Directed by Damiano Michieletto — one of today’s leading opera directors, with productions at La Scala, the Royal Opera House, and the Paris Opera — the film freely adapts Stabat Mater, the novel by Tiziano Scarpa that won Italy’s prestigious Strega Prize in 2009. Its protagonist is no longer Anna Maria, but Cecilia, played by Tecla Insolia, winner of the David di Donatello for The Art of Joy and nominated once again for her performance here. Cecilia never existed.
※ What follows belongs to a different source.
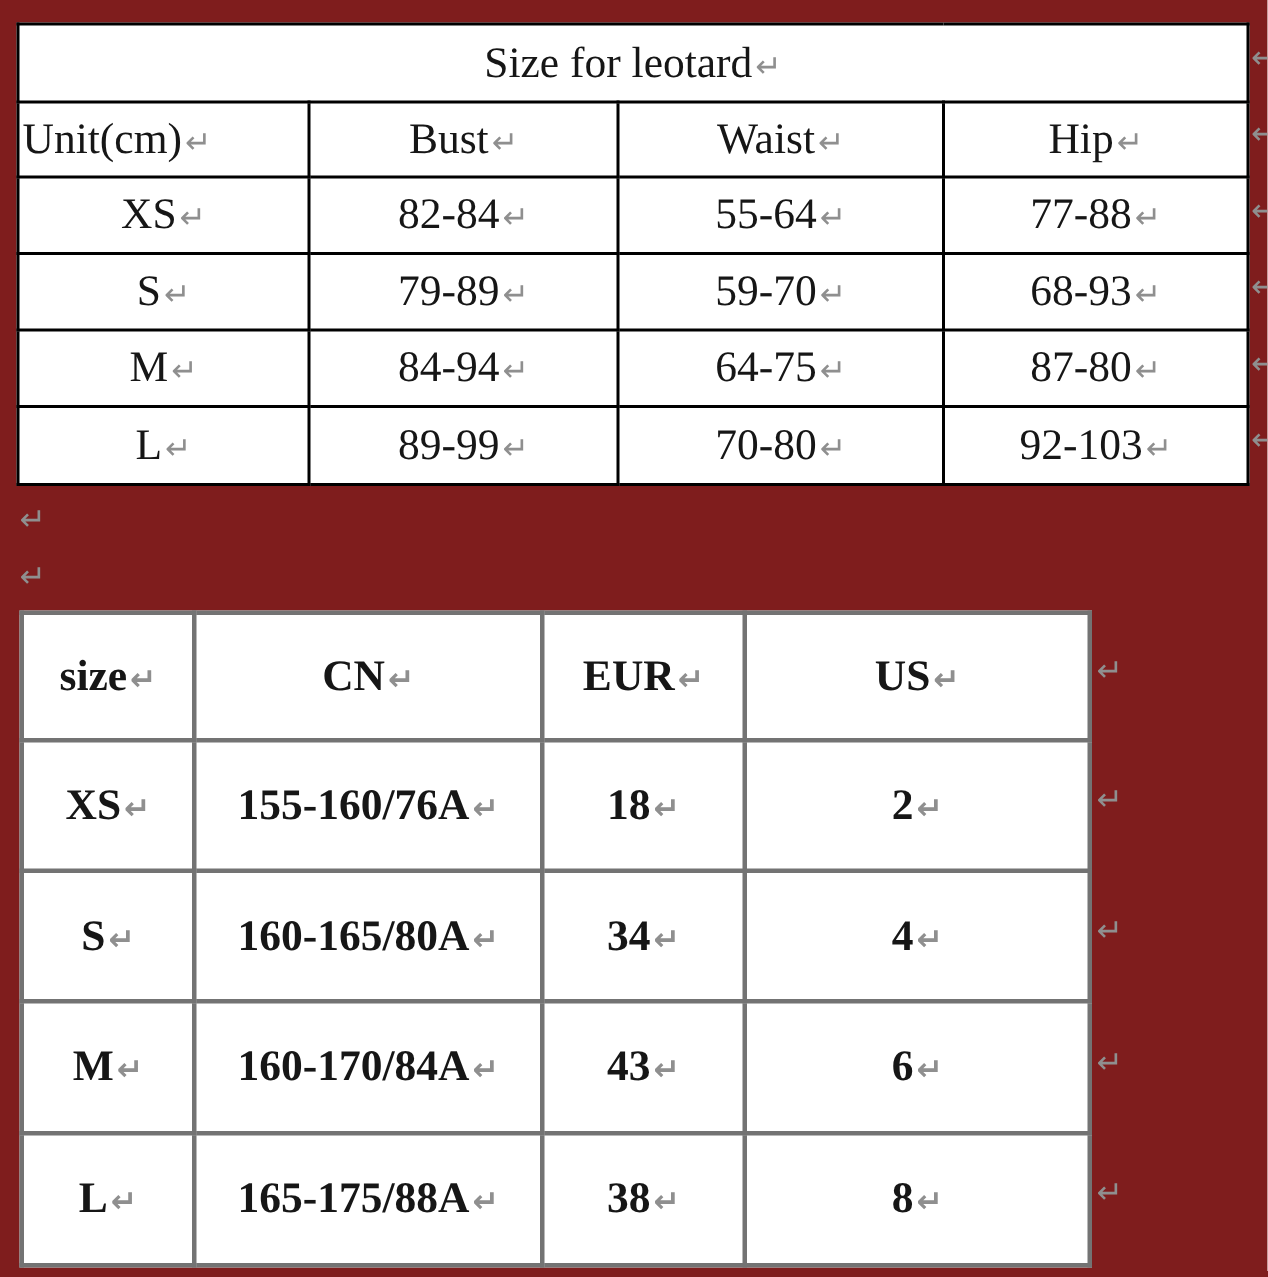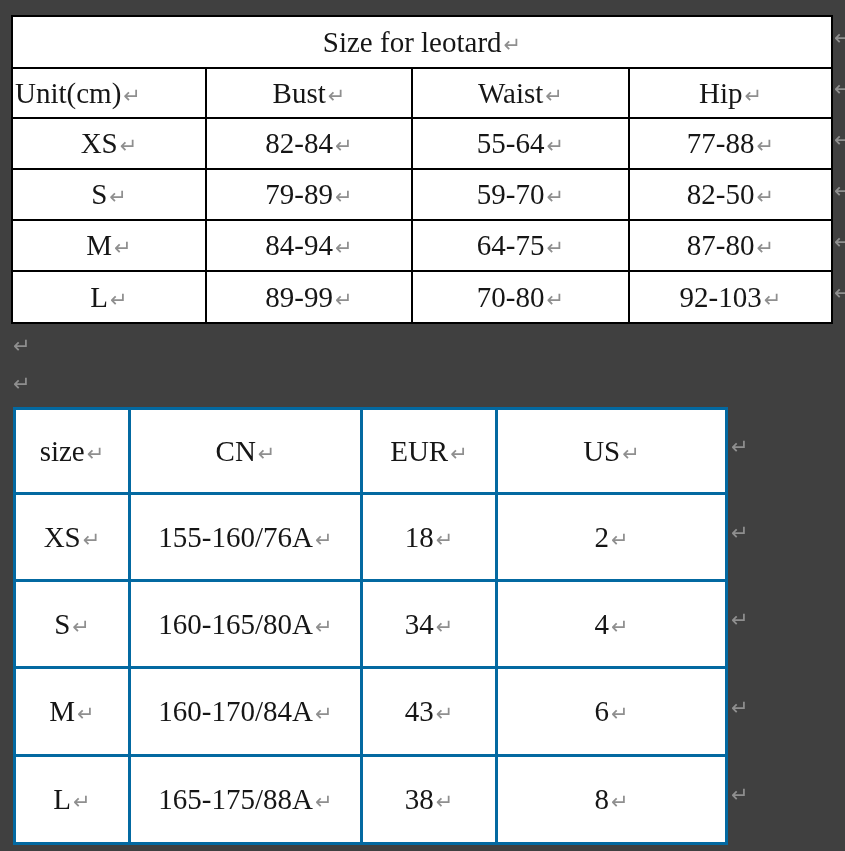"Size for leotard↵" #canvas { background: #404040 -> #7f1d1d }
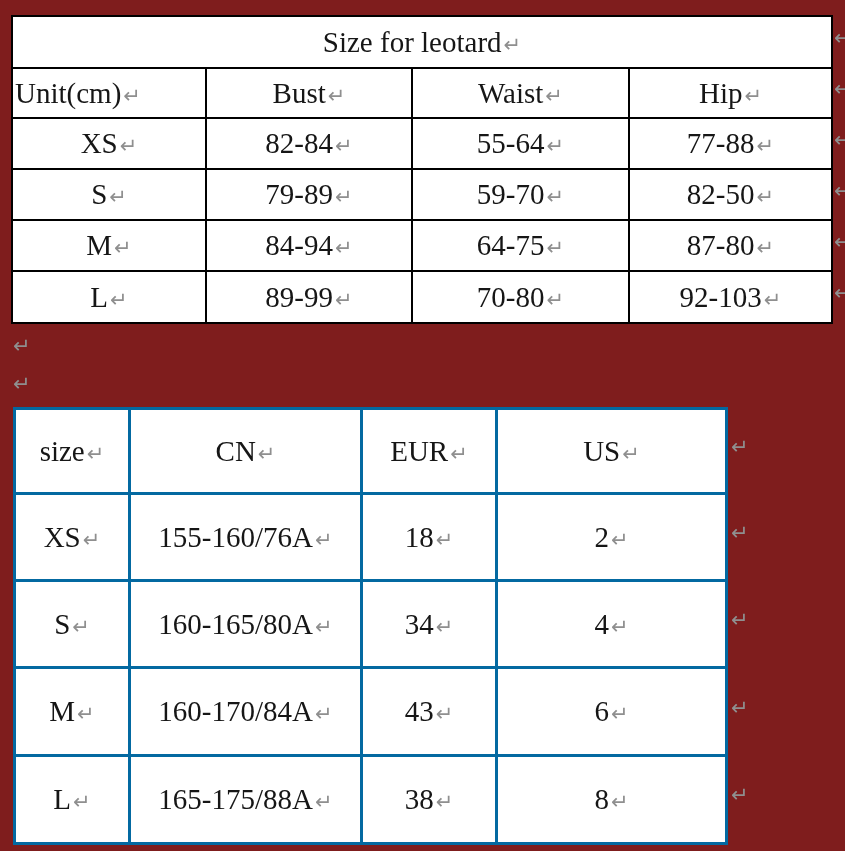"82-50" span { text: 82-50 -> 68-93 }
But perhaps that is precisely why she works so well: she is, at once, Anna Maria and all the other women whom music history relegated to footnotes.

Throughout much of Primavera, I found myself thinking less about Amadeus than about Gérard Corbiau’s The Music Teacher. Perhaps because both films understand something that cinema rarely grasps when portraying artists: the most interesting story is never exactly that of the genius. It is the story of those who surround, challenge, inspire, and ultimately disappear so that the narrative of individual genius may survive.

Visually, Primavera is breathtaking. Daria D’Antonio’s cinematography — she is a longtime collaborator of Paolo Sorrentino — transforms Venice into a candlelit Baroque painting. Yet this is a Venice far removed from postcards: it is damp, dark, melancholic, and at times threatening. The reconstruction of the Ospedale della Pietà itself required an almost archaeological effort, since the original building no longer exists and had to be recreated through studies of other surviving Venetian institutions. The result is a film whose beauty is never merely decorative: it becomes part of the very idea of confinement and transcendence that runs through the narrative.

Michieletto has repeatedly stated that he did not want to make a Vivaldi biopic. And perhaps that is Primavera‘s greatest strength. The film is not really interested in explaining how Antonio Vivaldi composed The Four Seasons. It is interesting in something far more unsettling: how many extraordinary women were required for us to spend nearly three centuries believing that we were listening to only one man.

Perhaps the greatest irony of Antonio Vivaldi’s story is that part of the music we associate with his genius may only have been possible because an abandoned Venetian orphan was talented enough to force him to become even greater.

When I left the theater, I wanted to listen to Vivaldi again.

But for the first time, I found myself wondering who else had been playing alongside him.